**Problem to work on:**
Output all entries verbatim, dropping pictures.

**Data entries:**
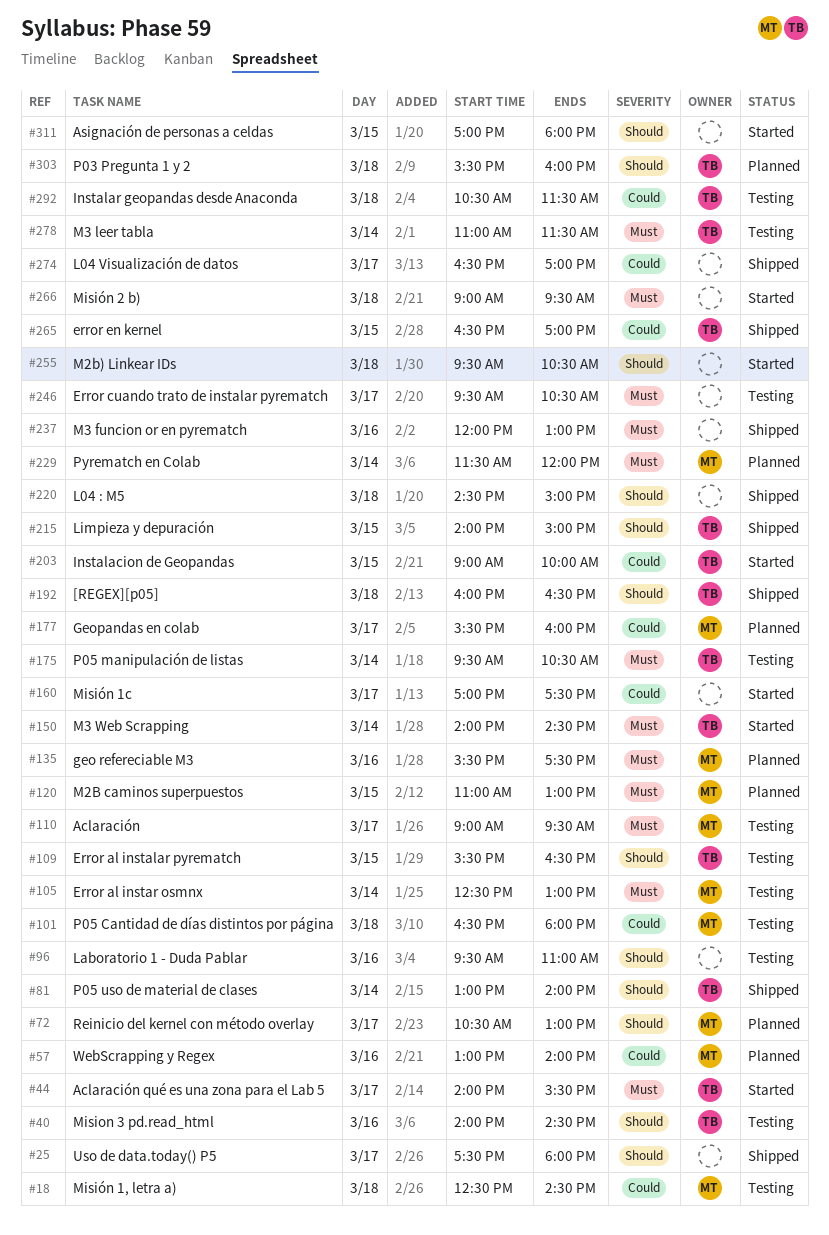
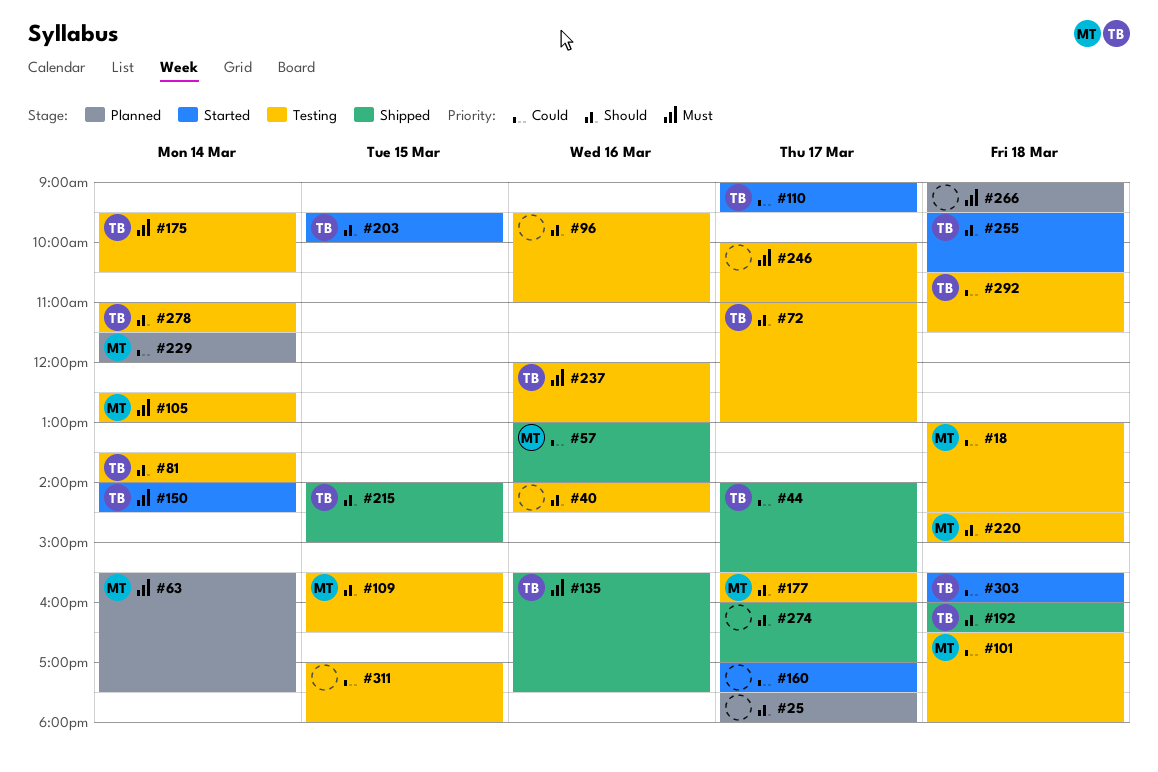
#18, begins: 12:30 -> 13:00
#25, status: Shipped -> Planned
#40, owner: TB -> none
#44, status: Started -> Shipped
#44, priority: Must -> Could
#57, status: Planned -> Shipped
#63: none -> present
#72, status: Planned -> Testing
#72, owner: MT -> TB
#72, begins: 10:30 -> 11:00
#81, status: Shipped -> Testing
#81, begins: 13:00 -> 13:30
#109, owner: TB -> MT
#110, status: Testing -> Started
#110, owner: MT -> TB
#110, priority: Must -> Could
#120: present -> none
#135, status: Planned -> Shipped
#135, owner: MT -> TB
#177, status: Planned -> Testing
#177, priority: Could -> Should
#203, priority: Could -> Should
#203, begins: 09:00 -> 09:30
#220, status: Shipped -> Testing
#220, owner: none -> MT
#229, priority: Must -> Could
#237, status: Shipped -> Testing
#237, owner: none -> TB
#246, begins: 09:30 -> 10:00
#246, ends: 10:30 -> 11:00
#255, owner: none -> TB
#265: present -> none
#266, status: Started -> Planned
#274, priority: Could -> Should
#274, begins: 16:30 -> 16:00
#278, priority: Must -> Should
#303, status: Planned -> Started
#303, priority: Should -> Could
#311, status: Started -> Testing
#311, priority: Should -> Could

**Output:**
#18, begins: 12:30 -> 13:00
#25, status: Shipped -> Planned
#40, owner: TB -> none
#44, status: Started -> Shipped
#44, priority: Must -> Could
#57, status: Planned -> Shipped
#63: none -> present
#72, status: Planned -> Testing
#72, owner: MT -> TB
#72, begins: 10:30 -> 11:00
#81, status: Shipped -> Testing
#81, begins: 13:00 -> 13:30
#109, owner: TB -> MT
#110, status: Testing -> Started
#110, owner: MT -> TB
#110, priority: Must -> Could
#120: present -> none
#135, status: Planned -> Shipped
#135, owner: MT -> TB
#177, status: Planned -> Testing
#177, priority: Could -> Should
#203, priority: Could -> Should
#203, begins: 09:00 -> 09:30
#220, status: Shipped -> Testing
#220, owner: none -> MT
#229, priority: Must -> Could
#237, status: Shipped -> Testing
#237, owner: none -> TB
#246, begins: 09:30 -> 10:00
#246, ends: 10:30 -> 11:00
#255, owner: none -> TB
#265: present -> none
#266, status: Started -> Planned
#274, priority: Could -> Should
#274, begins: 16:30 -> 16:00
#278, priority: Must -> Should
#303, status: Planned -> Started
#303, priority: Should -> Could
#311, status: Started -> Testing
#311, priority: Should -> Could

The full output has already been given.